In acute inflammation, neutrophils are activated in response to several agonists generating reactive oxygen species (ROS) by NADPH oxidase-dependent mechanisms. Thiotaurine, a thiosulfonate structurally related to hypotaurine and taurine, is a metabolic product of cystine and contains sulfane sulfur which can play several regulatory roles in biological systems. In the present study, the effects of thiotaurine on human leukocyte activation have been evaluated. Neutrophils were stimulated by phorbol 12-myristate 13-acetate (PMA) or chemotactic peptide (fMLP) and respiratory burst was assessed by luminol enhanced chemiluminescence. Superoxide generation was estimated by measuring cytochrome c reduction. Thiotaurine caused a decrease of the respiratory burst of PMA-stimulated neutrophils in a dose-dependent manner, while fMLP-stimulated cells were slightly affected by thiotaurine.
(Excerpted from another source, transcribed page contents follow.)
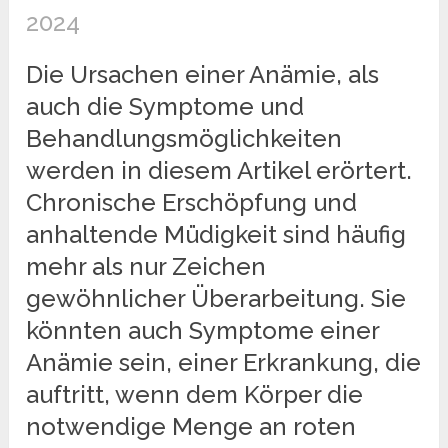
2024
Die Ursachen einer Anämie, als
auch die Symptome und
Behandlungsmöglichkeiten
werden in diesem Artikel erörtert.
Chronische Erschöpfung und
anhaltende Müdigkeit sind häufig
mehr als nur Zeichen
gewöhnlicher Überarbeitung. Sie
könnten auch Symptome einer
Anämie sein, einer Erkrankung, die
auftritt, wenn dem Körper die
notwendige Menge an roten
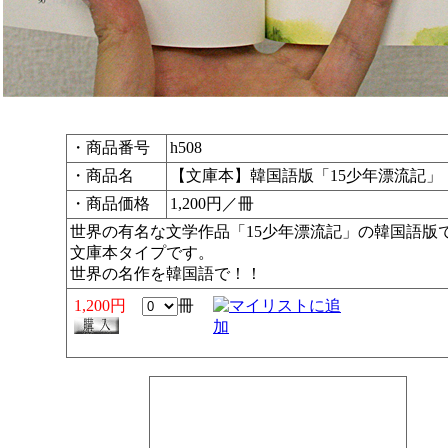
・商品番号
h508
・商品名
【文庫本】韓国語版「15少年漂流記」
・商品価格
1,200円／冊
世界の有名な文学作品「15少年漂流記」の韓国語版
文庫本タイプです。
世界の名作を韓国語で！！
1,200円
冊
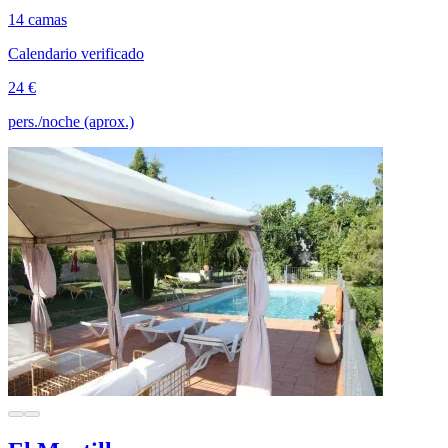
14 camas
Calendario verificado
24 €
pers./noche (aprox.)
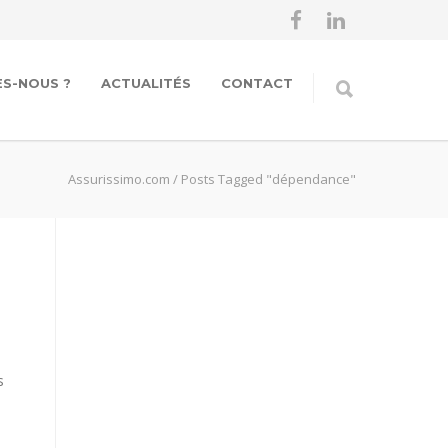
S-NOUS ?
ACTUALITÉS
CONTACT
Assurissimo.com
/
Posts Tagged "dépendance"
s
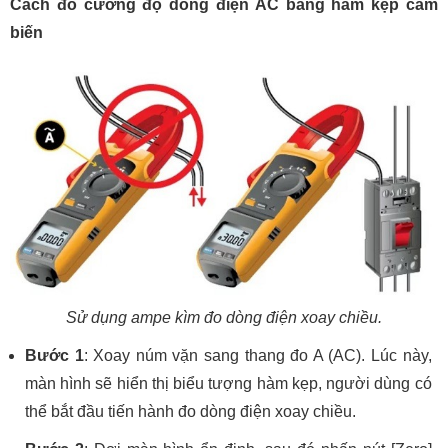
Cách đo cường độ dòng điện AC bằng hàm kẹp cảm
biến
Sử dụng ampe kìm đo dòng điện xoay chiều.
Bước 1
: Xoay núm vặn sang thang đo A (AC). Lúc này,
màn hình sẽ hiển thị biểu tượng hàm kẹp, người dùng có
thể bắt đầu tiến hành đo dòng điện xoay chiều.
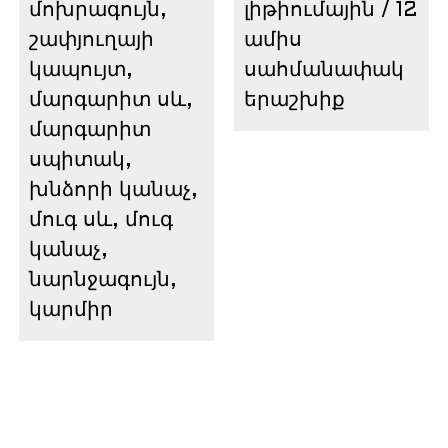
մոխրագույն,
լիթիումային / 12
շափյուղայի
ամիս
կապույտ,
սահմանափակ
մարգարիտ սև,
երաշխիք
մարգարիտ
սպիտակ,
խնձորի կանաչ,
մուգ սև, մուգ
կանաչ,
նարնջագույն,
կարմիր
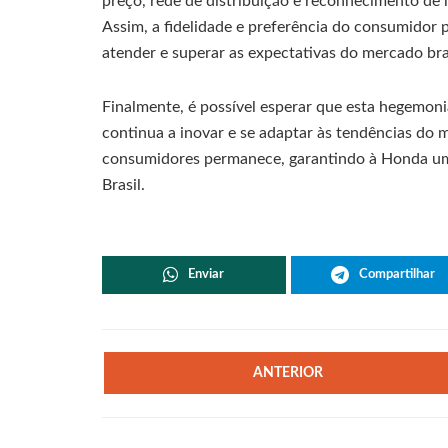
preço, rede de distribuição e reconhecimento de
Assim, a fidelidade e preferência do consumidor
atender e superar as expectativas do mercado bras
Finalmente, é possível esperar que esta hegemon
continua a inovar e se adaptar às tendências do 
consumidores permanece, garantindo à Honda um 
Brasil.
Enviar
Compartilhar
ANTERIOR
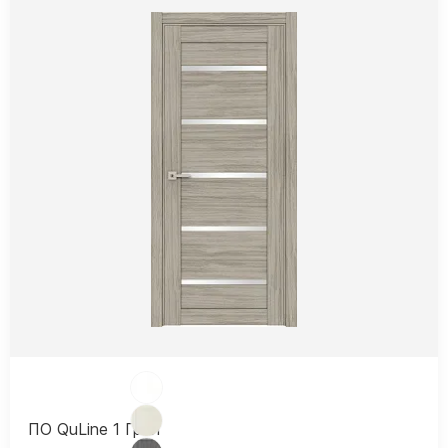
ПО QuLine 1 Грей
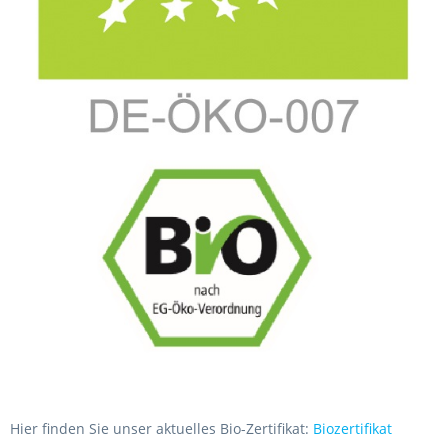
Hier finden Sie unser aktuelles Bio-Zertifikat:
Biozertifikat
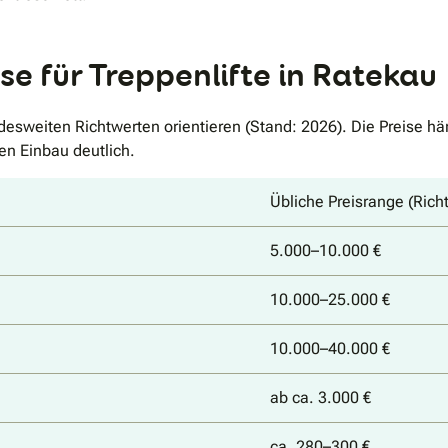
se für Treppenlifte in Ratekau
ndesweiten Richtwerten orientieren (Stand: 2026). Die Preise 
den Einbau deutlich.
Übliche Preisrange (Rich
5.000–10.000 €
10.000–25.000 €
10.000–40.000 €
ab ca. 3.000 €
ca. 280–300 €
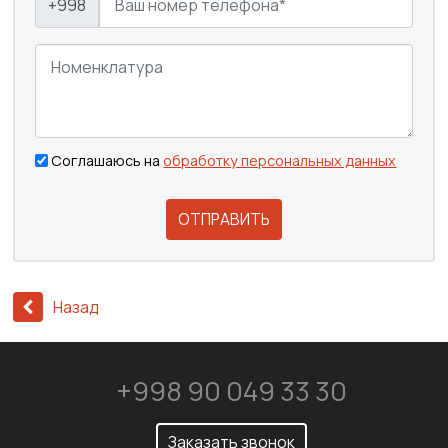
+998
Соглашаюсь на
обработку персональных данных
ОТПРАВИТЬ
Назад
+998 90 049 33 30
Заказать звонок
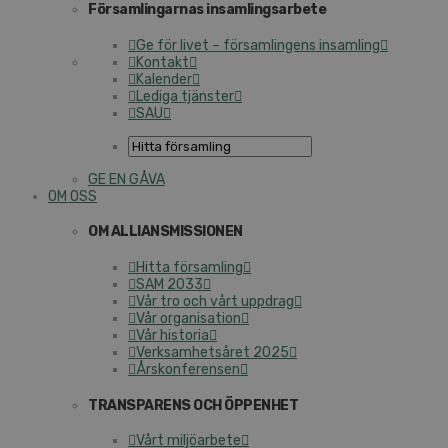
Församlingarnas insamlingsarbete
Ge för livet – församlingens insamling
Kontakt
Kalender
Lediga tjänster
SAU
GE EN GÅVA
OM OSS
OM ALLIANSMISSIONEN
Hitta församling
SAM 2033
Vår tro och vårt uppdrag
Vår organisation
Vår historia
Verksamhetsåret 2025
Årskonferensen
TRANSPARENS OCH ÖPPENHET
Vårt miljöarbete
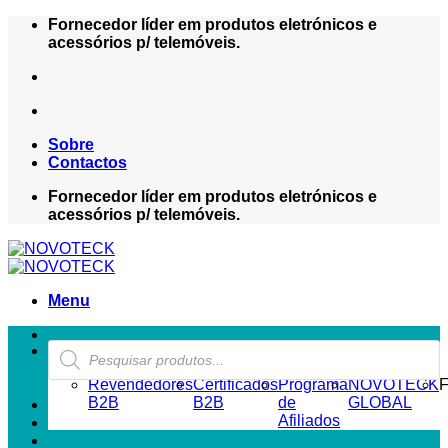
Skip
Fornecedor líder em produtos eletrónicos e
to
acessórios p/ telemóveis.
content
Sobre
Contactos
Fornecedor líder em produtos eletrónicos e
acessórios p/ telemóveis.
Menu
Products
ZONA REVENDEDOR-B2B
search
Revendedores
Certificados
Programa
NOVOTECK
F
B2B
B2B
de
GLOBAL
Afiliados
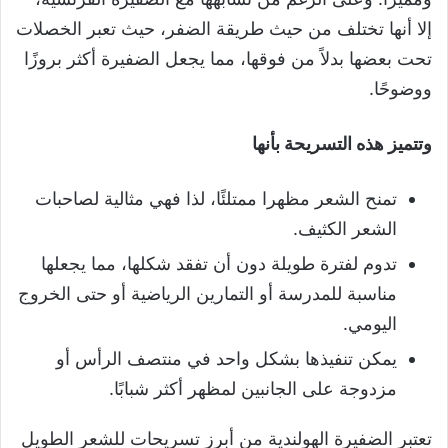
إلا أنها تختلف من حيث طريقة الضفر، حيث تعبر الخصلات
تحت بعضها بدلاً من فوقها، مما يجعل الضفيرة أكثر بروزًا
ووضوحًا.
وتتميز هذه التسريحة بأنها
تمنح الشعر مظهرا ممتلئًا، لذا فهي مثالية لصاحبات
الشعر الكثيف.
تدوم لفترة طويلة دون أن تفقد شكلها، مما يجعلها
مناسبة للمدرسة أو التمارين الرياضية أو حتى الخروج
اليومي.
يمكن تنفيذها بشكل واحد في منتصف الرأس أو
مزدوجة على الجانبين لمظهر أكثر شبابًا.
تعتبر الضفيرة الهولندية من أبرز تسريحات للشعر الطويل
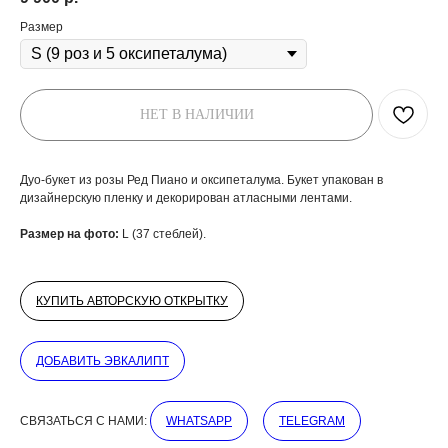
Размер
НЕТ В НАЛИЧИИ
Дуо-букет из розы Ред Пиано и оксипеталума. Букет упакован в
дизайнерскую пленку и декорирован атласными лентами.
Размер на фото:
L (37 стеблей).
ДОБАВЬТЕ ПОДАРОК
КУПИТЬ АВТОРСКУЮ ОТКРЫТКУ
ДОБАВИТЬ ЭВКАЛИПТ
СВЯЗАТЬСЯ С НАМИ:
WHATSAPP
TELEGRAM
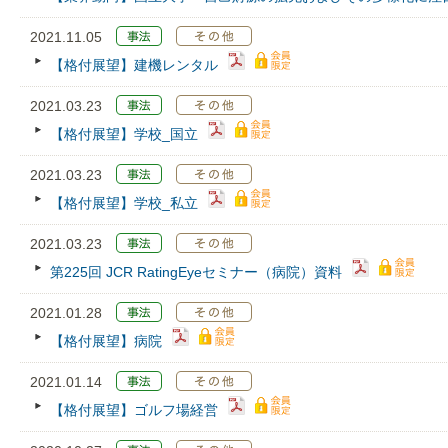
2021.11.05
【格付展望】建機レンタル
2021.03.23
【格付展望】学校_国立
2021.03.23
【格付展望】学校_私立
2021.03.23
第225回 JCR RatingEyeセミナー（病院）資料
2021.01.28
【格付展望】病院
2021.01.14
【格付展望】ゴルフ場経営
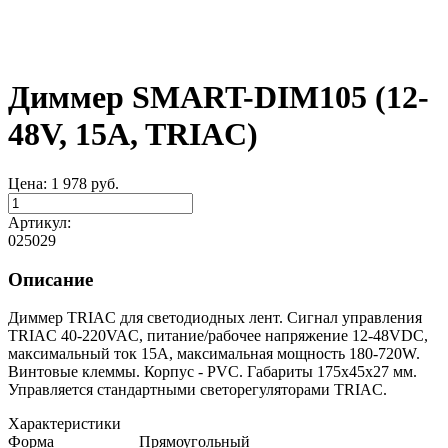
Диммер SMART-DIM105 (12-
48V, 15A, TRIAC)
Цена:
1 978
руб.
Артикул:
025029
Описание
Диммер TRIAC для светодиодных лент. Сигнал управления
TRIAC 40-220VAC, питание/рабочее напряжение 12-48VDC,
максимальный ток 15A, максимальная мощность 180-720W.
Винтовые клеммы. Корпус - PVC. Габариты 175x45x27 мм.
Управляется стандартными светорегуляторами TRIAC.
Характеристики
Форма
Прямоугольный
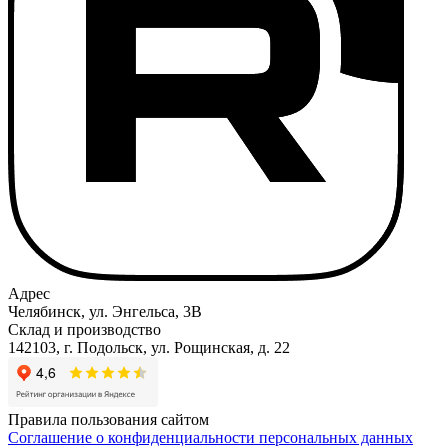
Адрес
Челябинск, ул. Энгельса, 3В
Склад и производство
142103, г. Подольск, ул. Рощинская, д. 22
Правила пользования сайтом
Соглашение о конфиденциальности персональных данных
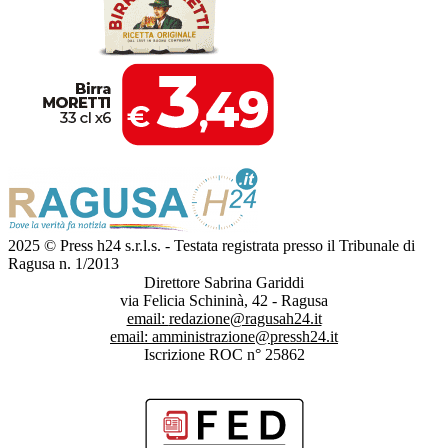
2025 © Press h24 s.r.l.s. - Testata registrata presso il Tribunale di
Ragusa n. 1/2013
Direttore Sabrina Gariddi
via Felicia Schininà, 42 - Ragusa
email:
redazione@ragusah24.it
email:
amministrazione@pressh24.it
Iscrizione ROC n° 25862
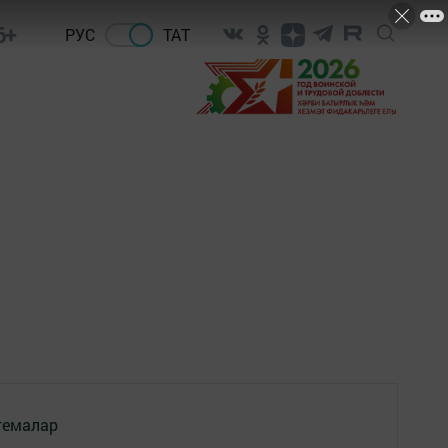
6+
РУС
ТАТ
темалар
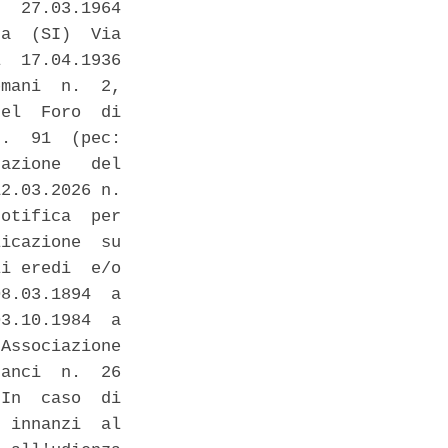
  27.03.1964

a  (SI)  Via

  17.04.1936

mani  n.  2,

el  Foro  di

.  91  (pec:

azione   del

2.03.2026 n.

otifica  per

icazione  su

i eredi  e/o

8.03.1894  a

3.10.1984  a

Associazione

anci  n.  26

In  caso  di

 innanzi  al
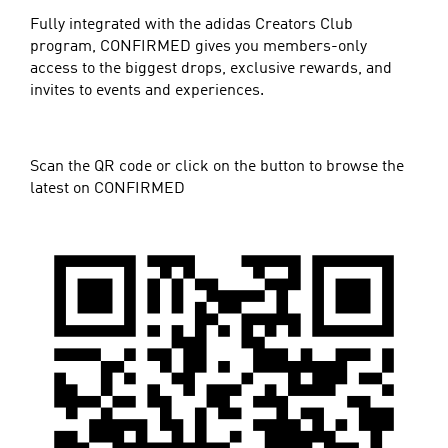
Fully integrated with the adidas Creators Club
program, CONFIRMED gives you members-only
access to the biggest drops, exclusive rewards, and
invites to events and experiences.
Scan the QR code or click on the button to browse the
latest on CONFIRMED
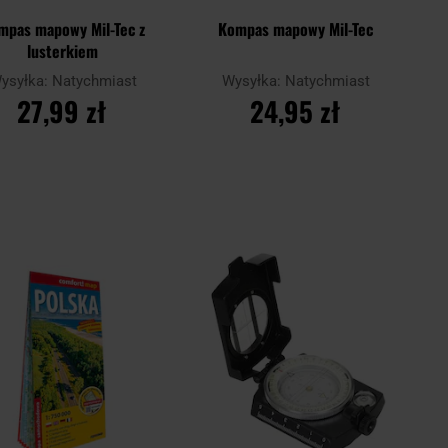
mpas mapowy Mil-Tec z
Kompas mapowy Mil-Tec
lusterkiem
ysyłka:
Natychmiast
Wysyłka:
Natychmiast
27,99 zł
24,95 zł
DO KOSZYKA
DO KOSZYKA
Dodaj
Doda
aj
Porównaj
do
do
schowka
scho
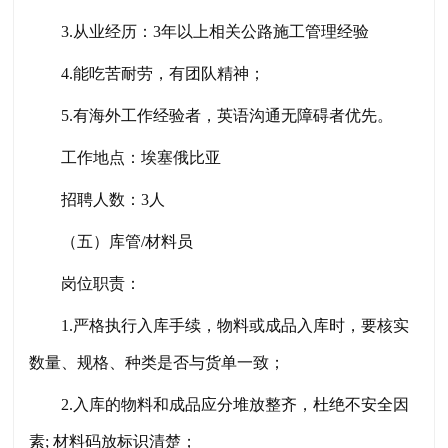
3.从业经历：3年以上相关公路施工管理经验
4.能吃苦耐劳，有团队精神；
5.有海外工作经验者，英语沟通无障碍者优先。
工作地点：埃塞俄比亚
招聘人数：
3人
（
五
）库管
/材料员
岗位职责：
1.严格执行入库手续，物料或成品入库时，要核实
数量、规格、种类是否与货单一致；
2.入库的物料和成品应分堆放整齐，杜绝不安全因
素; 材料码放标识清楚；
Addition of 100 μM thiotaurine induced 64.4 % inhibition of ROS production by PMA-activated cells, as evaluated by luminol enhanced chemiluminescence. As thiotaurine can release sulfane sulfur producing hydrogen sulfide (H2S) and hypotaurine, the effects of these compounds on leukocyte functional responses were evaluated and compared with those exerted by thiotaurine, which had proved more effective in inhibiting respiratory burst than H2S, hypotaurine and taurine. However, fMLP-induced azurophilic degranulation as analyzed by elastase release was unaffected by thiotaurine up to 5 mM concentration. Compared with fMLP-activated neutrophils, PMA-activated neutrophils were more susceptible to thiotaurine inhibition, suggesting that thiotaurine may interfere with the PKC-dependent pathway of neutrophil activation.